Treatment of VRL depends on the extent of disease and whether lymphoma is confined to the eye or present elsewhere in the body. For ophthalmic treatment, local external beam radiotherapy 31 or intravitreal therapy with methotrexate 32 -34 or rituximab 35 -38 may be used. When there is concurrent CNS involvement, systemic high-dose methotrexate is commonly used either as a single agent or as part of combination therapy. 39 -41 For systemic DLBCL, combination therapy with R-CHOP is often given as first-line treatment. 42 More recently, ASCT 43 and Bruton tyrosine kinase inhibitors 44,45 have been used for treatment of systemic lymphoma. Our patient underwent multiple rounds of methotrexate, rituximab, and R-CHOP, in addition to ASCT, and achieved both a complete metabolic response based on repeated positron emission tomography scan imaging and a complete ocular response.
Patients with VRL may present with transient, subretinal infiltrates that can resolve without treatment. Recognizing this form of VRL presentation is important for prompt diagnostic evaluation of the eye, CNS, and elsewhere for lymphoma and the initiation of appropriate local and/or systemic therapy.
Footnotes
Ethical Approval: This case report was conducted in accordance with the Declaration of Helsinki.
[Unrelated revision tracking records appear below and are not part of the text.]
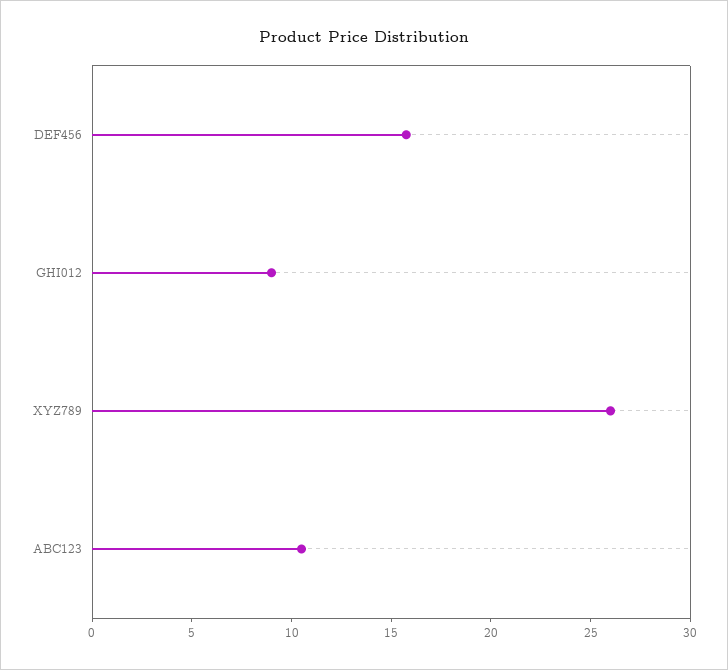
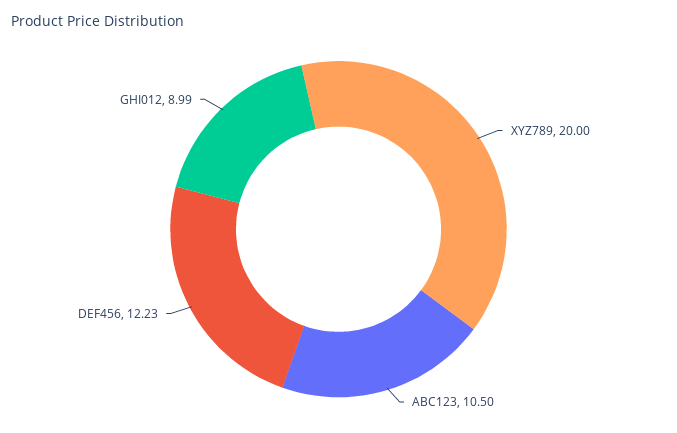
DEF456: 16 -> 12.23
XYZ789: 26 -> 20

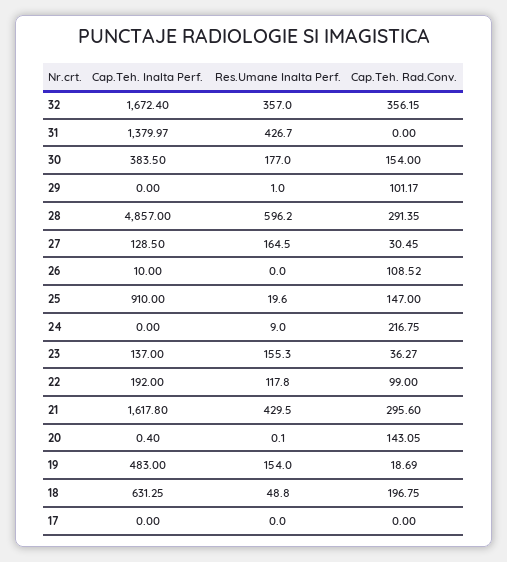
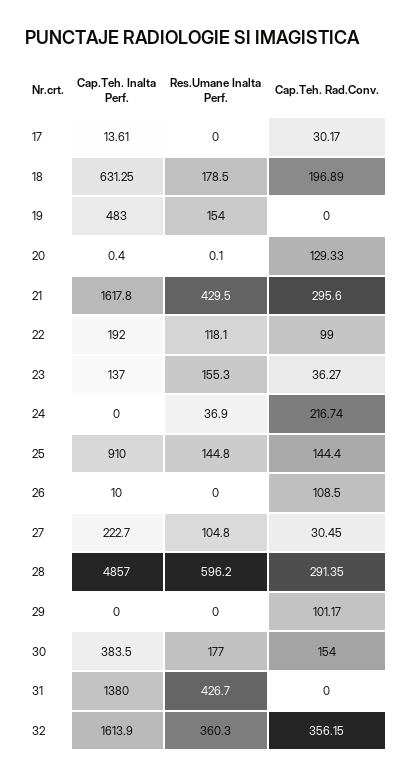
Cap.Teh. Inalta Perf., 32: 1672.4 -> 1613.9
Res.Umane Inalta Perf., 32: 357 -> 360.3
Cap.Teh. Inalta Perf., 31: 1379.97 -> 1380
Res.Umane Inalta Perf., 29: 1 -> 0
Cap.Teh. Inalta Perf., 27: 128.5 -> 222.7
Res.Umane Inalta Perf., 27: 164.5 -> 104.8
Cap.Teh. Rad.Conv., 26: 108.52 -> 108.5
Res.Umane Inalta Perf., 25: 19.6 -> 144.8
Cap.Teh. Rad.Conv., 25: 147 -> 144.4
Res.Umane Inalta Perf., 24: 9 -> 36.9
Cap.Teh. Rad.Conv., 24: 216.75 -> 216.74
Res.Umane Inalta Perf., 22: 117.8 -> 118.1
Cap.Teh. Rad.Conv., 20: 143.05 -> 129.33
Cap.Teh. Rad.Conv., 19: 18.69 -> 0
Res.Umane Inalta Perf., 18: 48.8 -> 178.5
Cap.Teh. Rad.Conv., 18: 196.75 -> 196.89
Cap.Teh. Inalta Perf., 17: 0 -> 13.61
Cap.Teh. Rad.Conv., 17: 0 -> 30.17

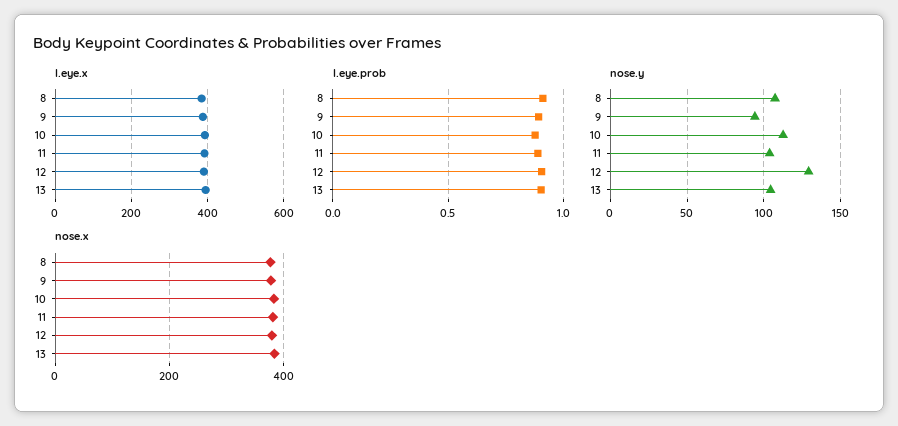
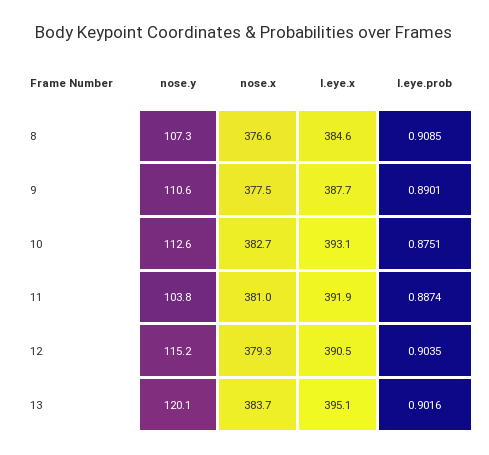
nose.y, 9: 95 -> 110.6
nose.y, 12: 130 -> 115.2
nose.y, 13: 105 -> 120.1

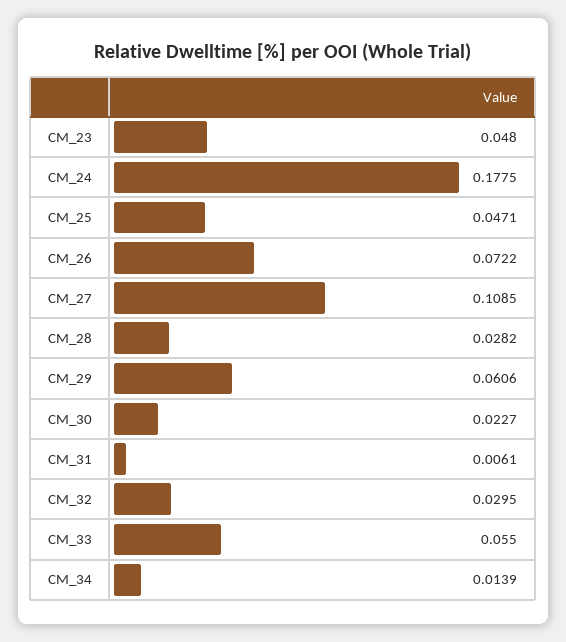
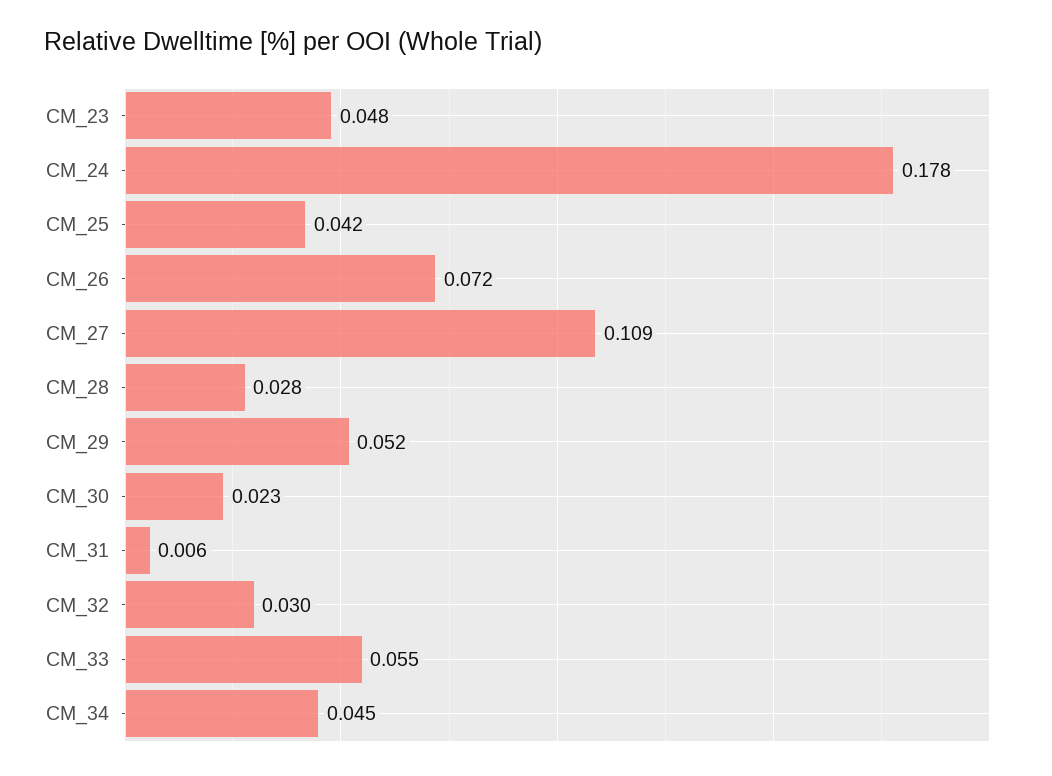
CM_25: 0.0471 -> 0.042
CM_29: 0.0606 -> 0.052
CM_34: 0.0139 -> 0.045

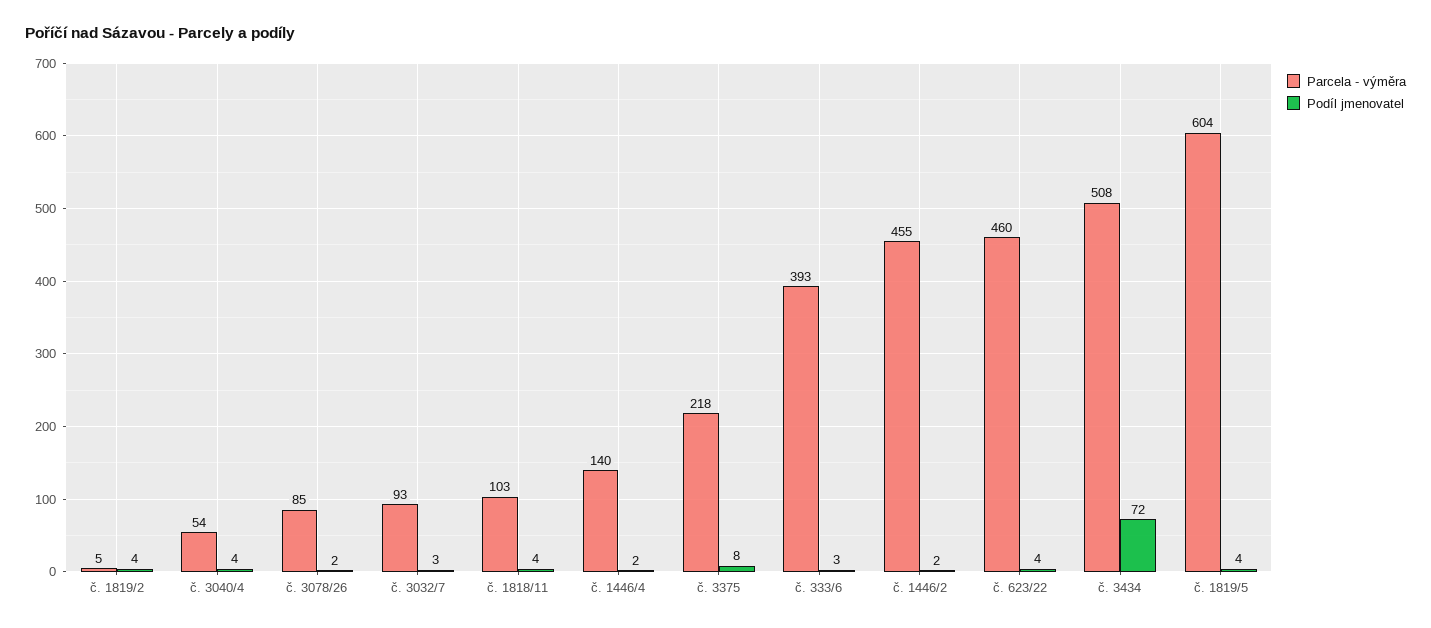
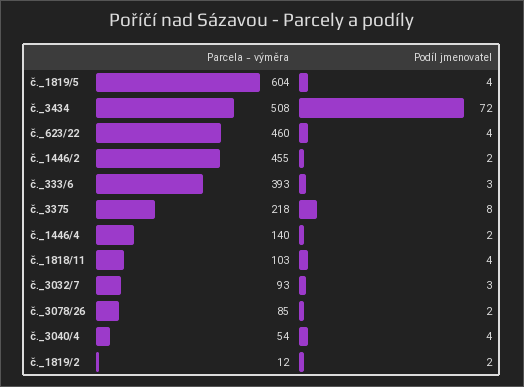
Parcela - výměra, č. 1819/2: 5 -> 12
Podíl jmenovatel, č. 1819/2: 4 -> 2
The collection and evaluation of all protected health information was performed in a Health Insurance Portability and Accountability Act (HIPAA)–compliant manner.
Statement of Informed Consent: Informed consent was not necessary because the case described the care of 1 patient and excluded any personally identifiable information.
The author(s) declared no potential conflicts of interest with respect to the research, authorship, and/or publication of this article.
Funding: The author(s) received no financial support for the research, authorship, and/or publication of this article.